What is a Guardian ad Litem?
When there are issues that are contested such as custody and visitation, a Guardian ad Litem is appointed to help protect the best interest of the child or children.
A GAL is also necessary for name changes of a minor and adoptions.
A GAL can also be appointed for adults who are unable to make decisions on their own behalf.
What is “GAL”?
GAL is a common acronym for Guardian ad Litem.
Who can be a GAL?
A Guardian ad Litem must meet the qualifications and training required by state law, which includes annual education and certification requirements.
How is the Guardian ad Litem selected?
Selection of a GAL is by the parties, attorneys, and/or Court. Attorneys can request a particular GAL based upon the specific needs of the case.
The Family Court either approves the selection or chooses the person, and then signs an Order of Appointment of Guardian ad Litem.
The court order will outline the GAL requirements and permissions, as well as the rate of pay and initial retainer.
You may be required to sign HIPAA releases or other documents for the GAL to gather information. You will be required to pay the retainer and then make additional payments after the initial retainer is used as outlined by your court order.
What does a Guardian ad Litem do?
The responsibilities and duties of a GAL include, but are not limited to: (1) representing the best interest of the child and (2) conducting an independent, balanced, and impartial investigation to report the facts relevant to the situation of the child and the family.
The GAL is subject to all the rules of the court and should receive all pleadings, notices, discovery, orders, correspondence relating to the child, and notices of appeal.
Does a Guardian ad Litem decide my case?
No.
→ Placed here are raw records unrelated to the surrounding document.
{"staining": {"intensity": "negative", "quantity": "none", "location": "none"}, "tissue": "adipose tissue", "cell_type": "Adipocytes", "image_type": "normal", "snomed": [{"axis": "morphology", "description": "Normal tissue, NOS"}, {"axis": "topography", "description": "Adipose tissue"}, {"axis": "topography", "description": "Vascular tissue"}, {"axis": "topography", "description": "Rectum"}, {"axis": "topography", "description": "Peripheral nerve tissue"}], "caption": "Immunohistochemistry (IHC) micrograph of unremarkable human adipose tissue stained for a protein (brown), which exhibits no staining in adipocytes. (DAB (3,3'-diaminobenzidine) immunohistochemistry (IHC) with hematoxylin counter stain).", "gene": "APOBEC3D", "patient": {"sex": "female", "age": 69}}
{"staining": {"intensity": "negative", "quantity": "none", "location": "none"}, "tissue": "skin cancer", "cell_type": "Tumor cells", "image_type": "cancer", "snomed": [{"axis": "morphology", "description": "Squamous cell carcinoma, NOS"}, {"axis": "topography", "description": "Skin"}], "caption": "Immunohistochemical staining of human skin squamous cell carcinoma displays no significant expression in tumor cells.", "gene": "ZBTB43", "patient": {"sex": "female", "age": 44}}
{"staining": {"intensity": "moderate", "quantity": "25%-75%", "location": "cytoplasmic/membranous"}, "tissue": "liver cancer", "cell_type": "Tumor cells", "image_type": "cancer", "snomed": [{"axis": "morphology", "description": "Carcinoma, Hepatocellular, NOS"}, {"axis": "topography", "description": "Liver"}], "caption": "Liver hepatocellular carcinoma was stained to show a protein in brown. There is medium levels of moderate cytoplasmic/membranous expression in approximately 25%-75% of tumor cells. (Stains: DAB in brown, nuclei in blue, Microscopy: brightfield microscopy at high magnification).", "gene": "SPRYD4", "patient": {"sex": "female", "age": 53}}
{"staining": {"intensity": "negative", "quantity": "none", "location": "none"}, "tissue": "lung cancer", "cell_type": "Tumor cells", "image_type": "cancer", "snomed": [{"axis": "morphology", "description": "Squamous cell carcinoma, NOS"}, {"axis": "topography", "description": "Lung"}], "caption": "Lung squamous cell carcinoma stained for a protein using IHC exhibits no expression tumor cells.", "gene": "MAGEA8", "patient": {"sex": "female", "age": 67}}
The Guardian ad Litem does not make any decisions related to your case. The GAL does not make recommendations for custody or visitation. The GAL does not have any input for issues of child support, equitable division, or alimony.
Does a GAL work in other types of cases?
A Guardian ad Litem can also be appointed for vulnerable adults in Family Court and Probate Court. A Guardian ad Litem can also be appointed in civil court to protect individuals known and unknown.
What do I do when the Guardian ad Litem is appointed?
If our firm is appointed as GAL in your case, please contact the office. You need to schedule your appointment, provide your contact information, and make payment arrangements per the Court Order.
When does the Guardian ad Litem start working?
An Order of Appointment by the Court is necessary for Guardian services.
Please note that our office does not receive the court order and paperwork relating to the appointment immediately after court. A short period of time may pass prior to the office receiving your information.
Our work begins when we receive the Order of Appointment from the attorneys and your contact information. Questionnaires and a contact list are emailed or mailed to you. You may email the forms before your scheduled appointment or bring the forms to your initial appointment.
If you want your paperwork emailed to you, email: [email protected] with a request for the GAL package.
Who comes to the initial appointment?
Only parties can attend the initial appointment. No other individuals may take part in the initial meeting.
Children cannot attend the initial appointment, even if they are not involved in the case.
If two or more parties come to the same appointment, the Guardian may only meet with one person at a time. The initial appointment is scheduled for one hour.
Please ensure that your paperwork, questionnaires, and contact list are complete.
How do I pay the fees?
You may pay the initial retainer via the LawPay link or at your initial appointment.
Accounting statements are sent via email. Additional payments may also be made via mail, in person, or by clicking the LawPay link.
The LawPay link is located in your emailed bill, on the bottom of this page, and at the bottom of the home page.
Can a Guardian ad Litem mediate your case?
A GAL cannot act as both Guardian and Mediator in the same case. However, a GAL may participate in a mediation or a settlement conference.
Attendance by the GAL in contested custody and visitation cases can be beneficial.